# SE MN deer hunt



## boone nc (Dec 10, 2005)

I am seriously considering going on a hunt in southern MN, the county will be across the river to Buffalo county WI, and just north of the top producing IA county for Boone and Crocket bucks. Price is way better and that is the only reason I have any reservations about going.

Has anyone ever hunted there or has anyone ever worked with RAM companies? RAM is a outfitter but pretty much just leases land and charges hunters to lease the land for 4-5 day hunts pretty much self guided minus him having at least one stand set up per hunter on the parcels he gives the hunters.

Let me konw if anyone has ever been on a hunt similar to this.

Thanks


----------



## westmichhunter (Nov 8, 2010)

Good hunting around Rochester area was there last year on private land. Lots of deer. People don't shoot little deer around there. They understand qdm, unlike some Michigan people. Tags are reasonable too.


----------



## yooperkenny (Jul 13, 2004)

Just a heads up - I believe the area you're considering is where they found the CWD positive deer in Minnesota.
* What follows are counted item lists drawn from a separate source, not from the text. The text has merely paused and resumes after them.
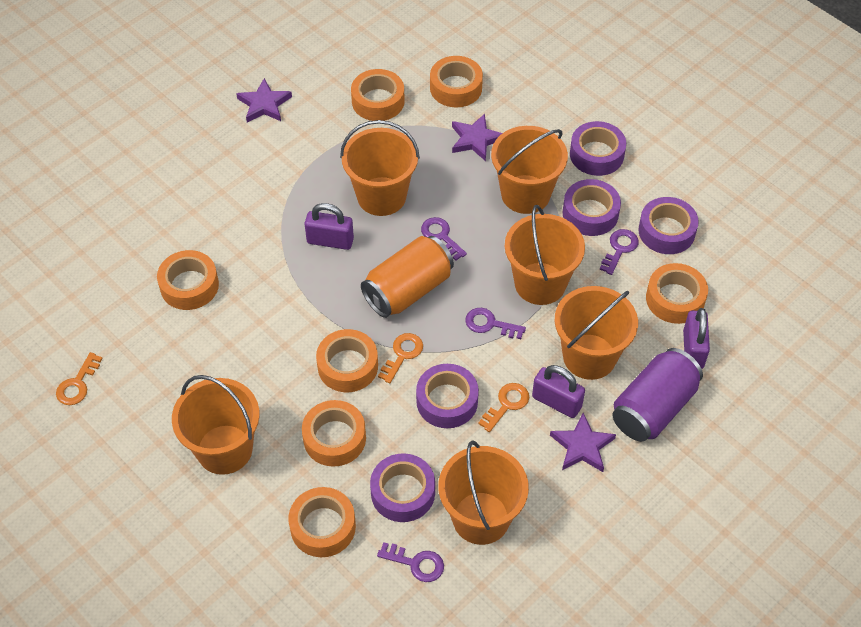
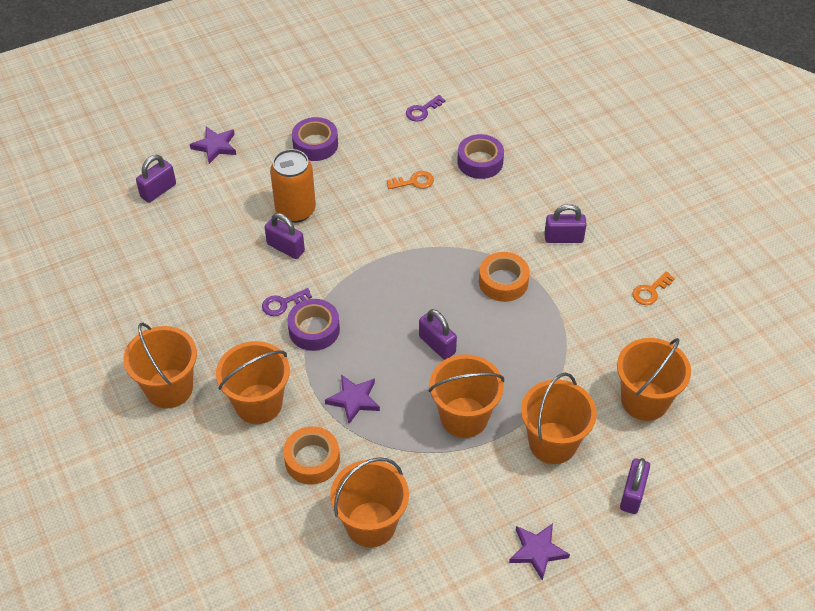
orange key: 3 -> 2
orange tape: 7 -> 2
purple can: 1 -> 0
purple key: 4 -> 2
purple padlock: 3 -> 5
purple tape: 5 -> 3

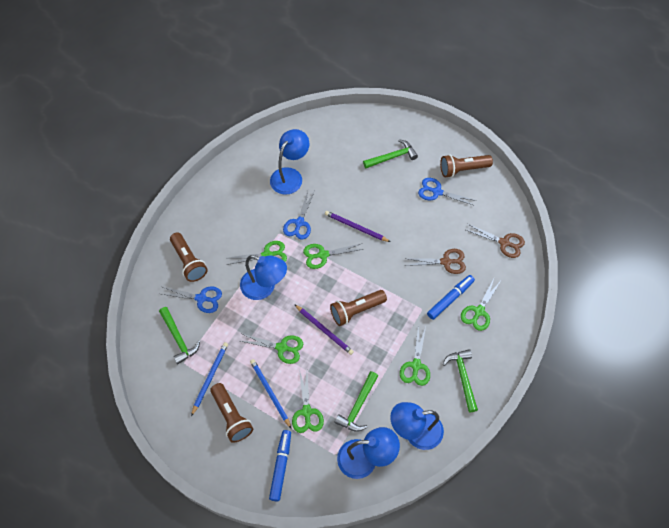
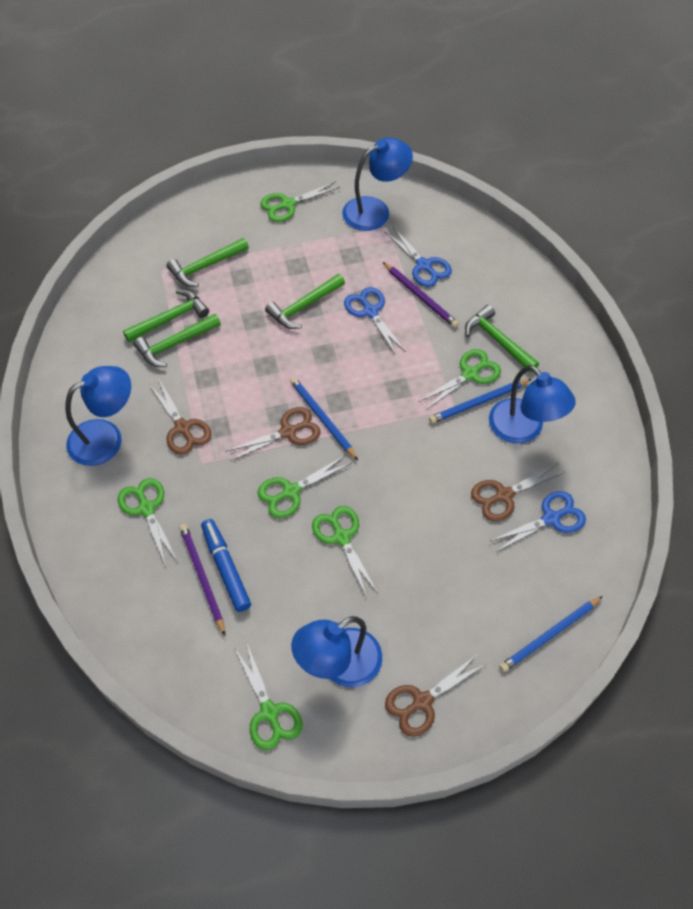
blue marker: 2 -> 1
blue pencil: 2 -> 3
brown flashlight: 4 -> 0
brown scissors: 2 -> 4
green hammer: 4 -> 5

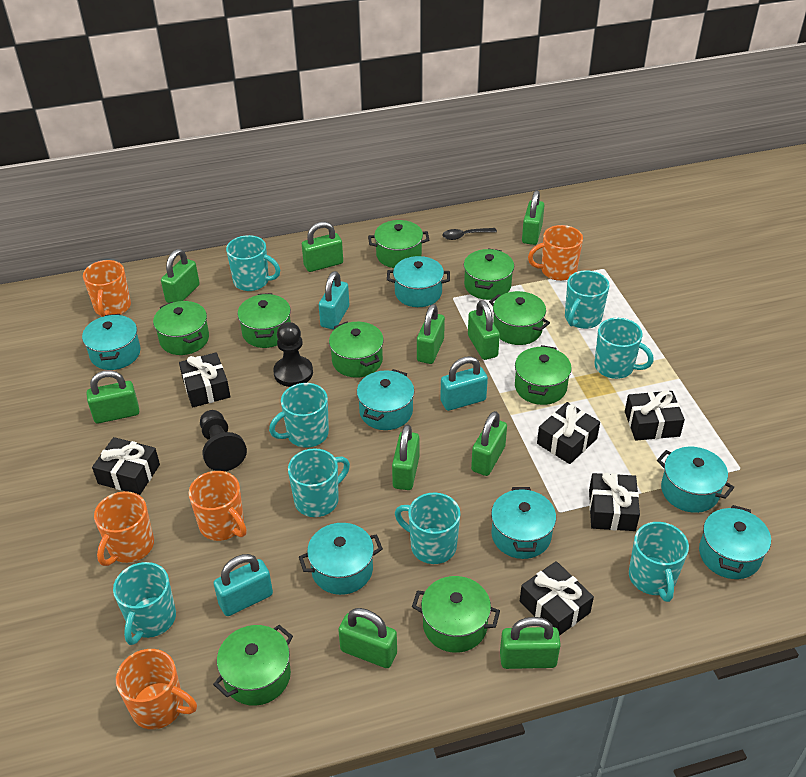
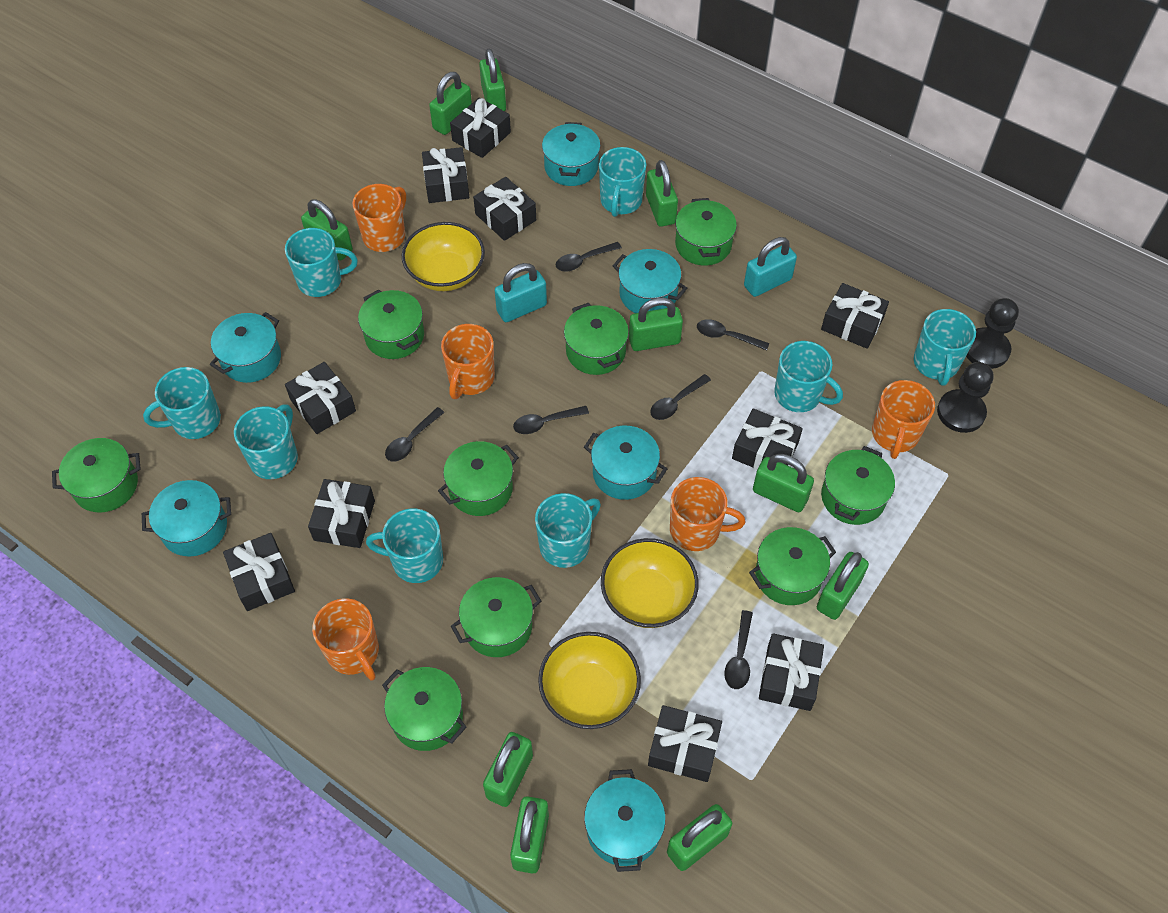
black gift: 6 -> 10
black spoon: 1 -> 6
turquoise padlock: 3 -> 2
turquoise pot: 7 -> 6
yellow bowl: 0 -> 3

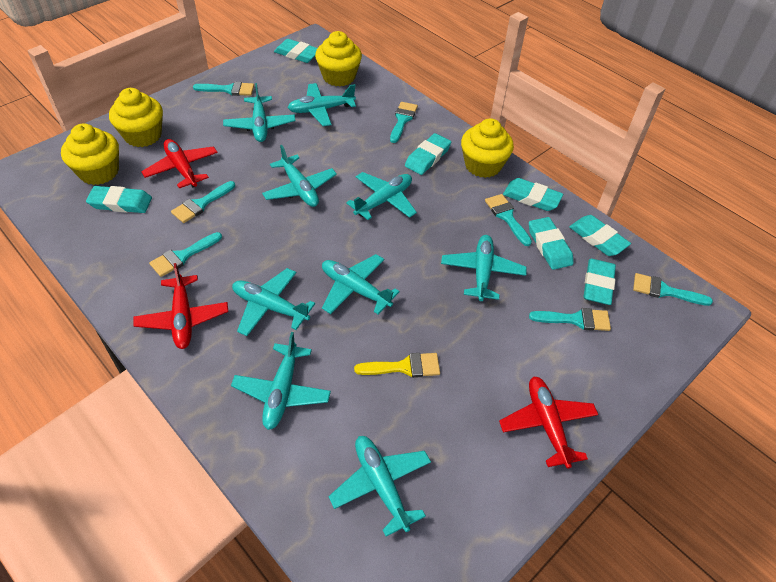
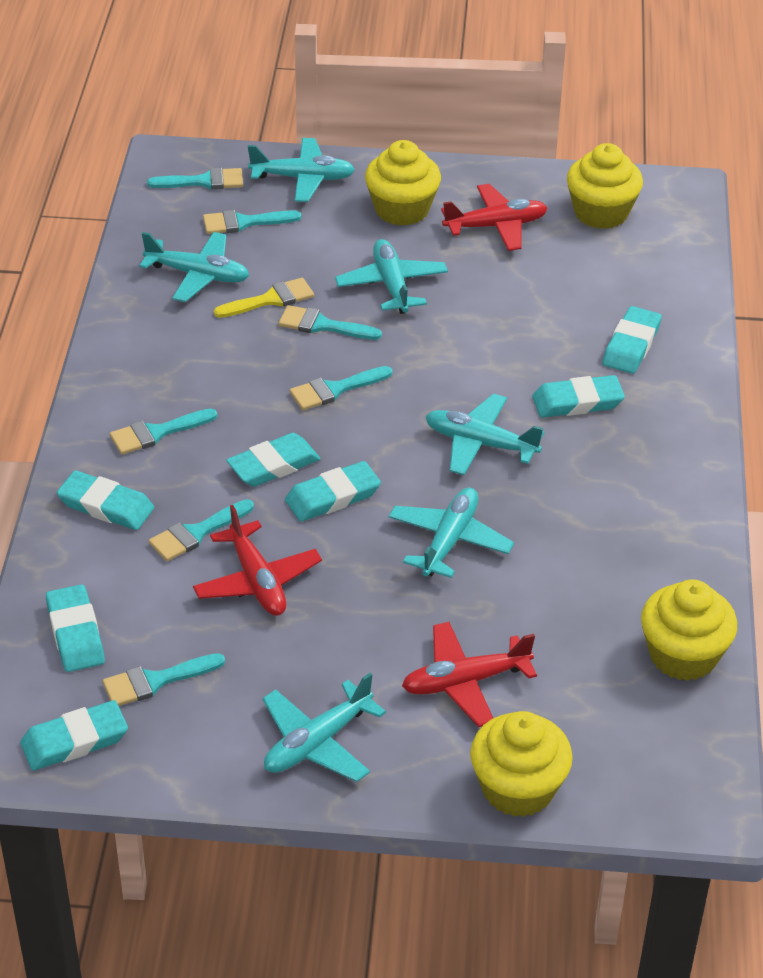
turquoise plane: 9 -> 6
Not sure how their DNR is going to address the problem but it could impact your hunt plans.

Please confirm but I'm pretty sure that's where it was....


----------



## ryan-b (Sep 18, 2009)

just read up on that, and your right is was in the Co across the river from buffalo co.


----------



## pgaffney (Jan 27, 2010)

Not sure if you have booked a hunt yet with us but let us know if you have more questions.

The DNR did find 1 deer that tested positive to cwd in S.E. Minnesota, the location is about 50 miles from most of our tracts of ground. The have just got done with testing 1000 deer harvested in the last month, no positives....

Our hunts are of great value! 

I do this for a living and have been in the industry for 20 yrs. I have a simple formula for our hunters and we won't drain your bank account.

If you hunt with us each year you will have encounters with trophy class bucks, if you want to spend twice as much with an outfitter that gives you a soft pillow and big steak that is your decision.

Good Hunting!
Pat
RAM
minnesotawhitetailhunts.com


----------



## boone nc (Dec 10, 2005)

Hey Pat, I sent you a pm. 

To all others reading this Pat has a pretty nice looking set up and has been very helpful so far. I have not booked a hunt yet but if I am able I will probably go with him.

Check out his website and call him. It impressed me.


----------



## pgaffney (Jan 27, 2010)

Thanks for note, forum stuff is new to me and still trying to navigate my way around. Hope to have you give us a try this year.

Pat


----------